With the National Broadband Network (nbn™) completed in 2020, more homes are now able to have high-speed internet. However, there is often confusion on what type of connection will be available at a rural home e.g. whether it’s Sky Muster™ Satellite or Fixed Wireless broadband.
This blog post aims to answer this question by explaining the differences in how Sky Muster™ Satellite and Fixed Wireless broadband services work, why this impacts what your home can get connected via, and how nbn uses these factors to determine which service is available at your premises.
Fixed Wireless technology is typically used outside of urban centres where premises are spread out geographically over many square kilometres. An antenna is installed on your roof and connects your premises to the nbn™ network via a transmission tower up to 14 km away.

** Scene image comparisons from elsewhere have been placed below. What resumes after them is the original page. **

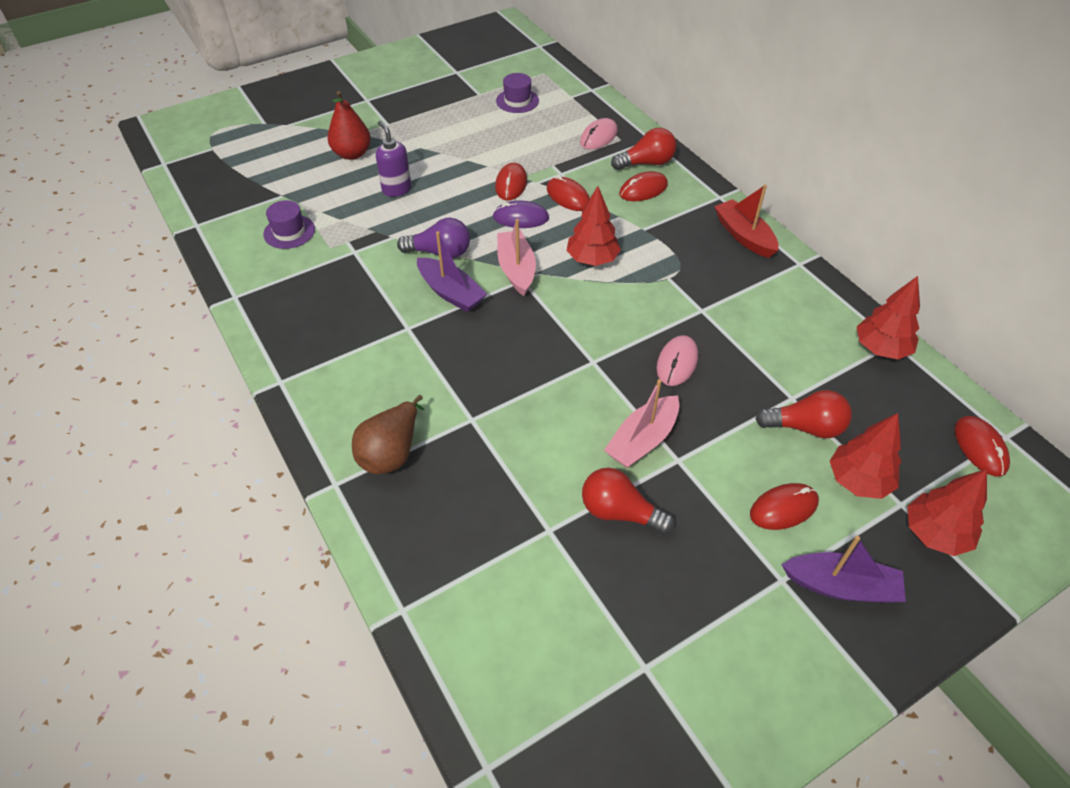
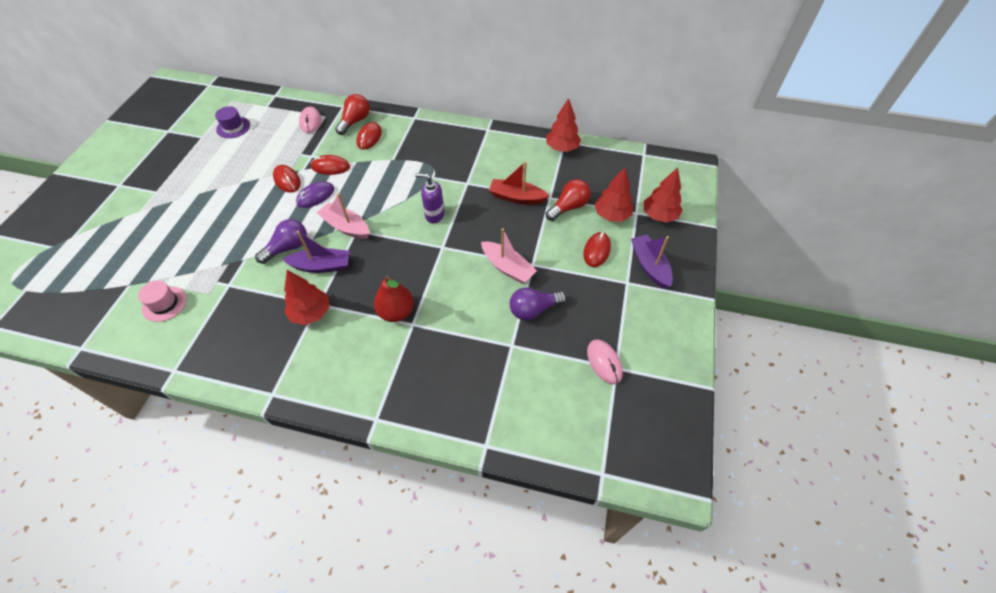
camera: 45 degrees left, 5 degrees up
(289, 232) = (164, 304): purple hat -> pink hat
(352, 154) = (151, 226): red pear -> red pear (396, 312)
(391, 452) = (388, 376): brown pear -> none
(396, 189) = (212, 229): purple soap dispenser -> purple soap dispenser (434, 215)
(592, 259) = (383, 193): red tree -> red tree (311, 313)
(619, 512) = (533, 309): red light bulb -> purple light bulb
(642, 440) = (507, 267): pink boat -> pink boat turned 45 degrees counterclockwise
(677, 362) = (483, 218): pink mouse -> pink mouse (604, 362)
(744, 236) = (447, 131): red boat -> red boat (517, 197)
(840, 586) = (649, 266): purple boat -> purple boat turned 75 degrees counterclockwise
(980, 447) = (639, 166): red mouse -> none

Connecting equipment also needs to be installed at the point where the cable from the rooftop antenna enters your premises.
Customers using Fixed Wireless have access to a choice of capped data plans plus limitless data options if you never want to run out.
Sky Muster™ provides high-speed internet to rural and remote homes in Australia via satellite.
Ten ground stations across Australia beam internet to two state-of-the-art-satellites out in space, which in turn, beam down connectivity to regional and remote homes that are connected to the service via an installed satellite dish.
Similar to the Fixed Wireless service, connecting equipment also needs to be installed at the point where the cable from the rooftop satellite dish enters your premises.
The Sky Muster™ satellite service has hard data caps and a fair use policy that limits the amount of data households can use. This is to ensure that all users get a consistent experience and can access their fair share of data.
In 2019, a new version of the service was released by nbn™, called Sky Muster™ Plus, which provides end-users with access to unmetered data alongside a metered allowance. Only VPN use and video streaming are currently metered, everything else is limitless.
Sky Muster™ Plus take-up has been very popular among new and existing satellite customers and in 2021, SkyMesh saw over 70% of new customers choosing Sky Muster™ Plus.
Fixed Wireless, in contrast, is able to offer fully limitless plans as the network has significantly more capacity via the hundreds of towers located across Australia.
Limitless and unmetered data are really the same, it’s whether a plan is 100% limitless/unmetered or includes a metered component as with the Sky Muster™ Plus service.
Both services require a “line of sight”, meaning the line of sight between your home and either a Fixed Wireless tower or satellite out in space.
Line of sight can be impacted by trees, hills or buildings.
The distance between the home and the tower influences service availability. For example, if your property is located more than 14km from a Fixed Wireless transmission tower, you will not be able to receive that technology (unless there are towers in between).
On the other hand, satellite services can deliver high-speed internet irrespective of the terrain.
Sky Muster™ is typically reserved for very remote homes in low population density areas, or properties that have a line of sight issue (due to hills, trees, mountains etc) to Fixed Wireless towers.
Below are several visual examples from the nbn™ rollout map showcasing how service availability varies depending on the landscape.
Birchip, in Victoria, is flat and has almost a perfect 14km circle around a Fixed Wireless tower.
Kilkivan, in Queensland, in contrast, has a limited coverage area for Fixed Wireless due to the rugged terrain.
If you want to check your local area and see how it is impacted by the terrain, choose the following map settings.
It comes down to what is commercially viable. With high population density, the economics stack up to lay fibre cables as hundreds of thousands of homes can get connected. The further out of the cities you go, where population density drops, alternative technologies must be utilised to balance connectivity requirements with the cost of operating the service.
When Covid first started, I decided to rent a property about 40 minutes outside of Brisbane in a town called Samford Valley.
The rollout map stated that Fixed Wireless was available, I moved in and proceeded with arranging an installation after getting approval from my landlord.
On the day of the Fixed Wireless installation, the nbn technician informed me that I had a line of sight issue.
The house was located in a gully and had trees all around it. My neighbours could access Wireless, but I could not. Instead, we connected via Sky Muster™ Plus and accessed the internet that way.
Unfortunately, while stories like mine are rare, they do occur and ultimately you can’t be 100% sure until the installation is completed.
The nbn™ service you can receive varies in Australia for lots of reasons. Big cities and towns with high population density get access to the internet via Fibre. Semi-rural areas with a good line of sight can connect via Fixed Wireless and isolated locations typically utilise Satellite technology. It’s not straightforward, but it makes more sense once you understand how the different technologies work and why they are utilised for certain locations.
Regardless of the service, you can get, nbn™ provides a modern alternative to legacy technologies such as 3G, 4G and ADSL.